HOW TO COMPLETE THIS TASK -> In the listing beneath this line, copy exactly the lines starting with the one containing "There are some" and going on through the one containing "Choledochal cysts are".

DATASET EXCERPTS ->
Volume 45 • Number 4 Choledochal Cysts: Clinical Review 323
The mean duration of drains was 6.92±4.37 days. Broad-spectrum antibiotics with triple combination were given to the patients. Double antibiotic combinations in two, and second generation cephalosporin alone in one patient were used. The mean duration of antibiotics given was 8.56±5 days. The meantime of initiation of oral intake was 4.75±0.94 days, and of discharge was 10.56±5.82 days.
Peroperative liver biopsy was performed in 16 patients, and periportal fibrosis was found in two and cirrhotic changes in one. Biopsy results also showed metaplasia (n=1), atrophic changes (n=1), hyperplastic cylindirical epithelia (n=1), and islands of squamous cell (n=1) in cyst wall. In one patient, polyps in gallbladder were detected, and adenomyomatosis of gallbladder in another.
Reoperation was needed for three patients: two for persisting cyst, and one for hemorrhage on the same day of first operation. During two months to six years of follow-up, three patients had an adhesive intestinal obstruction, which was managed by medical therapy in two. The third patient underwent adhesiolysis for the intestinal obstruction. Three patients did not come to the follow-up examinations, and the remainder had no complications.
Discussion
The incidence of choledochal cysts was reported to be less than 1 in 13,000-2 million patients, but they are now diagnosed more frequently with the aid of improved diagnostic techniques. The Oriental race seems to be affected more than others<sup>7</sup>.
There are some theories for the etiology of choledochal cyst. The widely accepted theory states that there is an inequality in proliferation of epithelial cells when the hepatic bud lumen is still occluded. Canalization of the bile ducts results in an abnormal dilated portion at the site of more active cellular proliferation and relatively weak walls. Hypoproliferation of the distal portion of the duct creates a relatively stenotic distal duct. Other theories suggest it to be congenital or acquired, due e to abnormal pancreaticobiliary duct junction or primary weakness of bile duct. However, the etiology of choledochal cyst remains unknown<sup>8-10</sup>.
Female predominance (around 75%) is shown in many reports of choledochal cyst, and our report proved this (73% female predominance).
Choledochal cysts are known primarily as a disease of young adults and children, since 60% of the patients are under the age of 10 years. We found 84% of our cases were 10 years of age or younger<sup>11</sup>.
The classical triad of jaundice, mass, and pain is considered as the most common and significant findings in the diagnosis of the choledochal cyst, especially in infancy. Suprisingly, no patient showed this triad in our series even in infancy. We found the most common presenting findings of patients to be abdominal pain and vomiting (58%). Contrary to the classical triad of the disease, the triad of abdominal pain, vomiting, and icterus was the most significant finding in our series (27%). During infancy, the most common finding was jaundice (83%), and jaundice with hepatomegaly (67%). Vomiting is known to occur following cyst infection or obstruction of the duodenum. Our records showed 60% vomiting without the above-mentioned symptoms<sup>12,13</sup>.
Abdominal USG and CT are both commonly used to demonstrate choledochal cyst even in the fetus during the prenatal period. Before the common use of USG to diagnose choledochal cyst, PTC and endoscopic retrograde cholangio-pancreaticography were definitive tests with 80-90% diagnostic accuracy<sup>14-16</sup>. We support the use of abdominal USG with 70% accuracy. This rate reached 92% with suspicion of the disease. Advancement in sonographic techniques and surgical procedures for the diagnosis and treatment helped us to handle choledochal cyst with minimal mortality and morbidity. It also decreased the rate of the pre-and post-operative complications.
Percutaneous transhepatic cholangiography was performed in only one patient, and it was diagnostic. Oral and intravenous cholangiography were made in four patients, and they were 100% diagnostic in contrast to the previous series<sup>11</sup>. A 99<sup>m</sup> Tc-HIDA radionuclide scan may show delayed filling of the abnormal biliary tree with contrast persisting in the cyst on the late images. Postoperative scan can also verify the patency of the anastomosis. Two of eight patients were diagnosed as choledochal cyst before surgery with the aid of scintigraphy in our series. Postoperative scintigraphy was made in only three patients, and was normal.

RESULT OF THE EXERCISE ->
There are some theories for the etiology of choledochal cyst. The widely accepted theory states that there is an inequality in proliferation of epithelial cells when the hepatic bud lumen is still occluded. Canalization of the bile ducts results in an abnormal dilated portion at the site of more active cellular proliferation and relatively weak walls. Hypoproliferation of the distal portion of the duct creates a relatively stenotic distal duct. Other theories suggest it to be congenital or acquired, due e to abnormal pancreaticobiliary duct junction or primary weakness of bile duct. However, the etiology of choledochal cyst remains unknown<sup>8-10</sup>.
Female predominance (around 75%) is shown in many reports of choledochal cyst, and our report proved this (73% female predominance).
Choledochal cysts are known primarily as a disease of young adults and children, since 60% of the patients are under the age of 10 years. We found 84% of our cases were 10 years of age or younger<sup>11</sup>.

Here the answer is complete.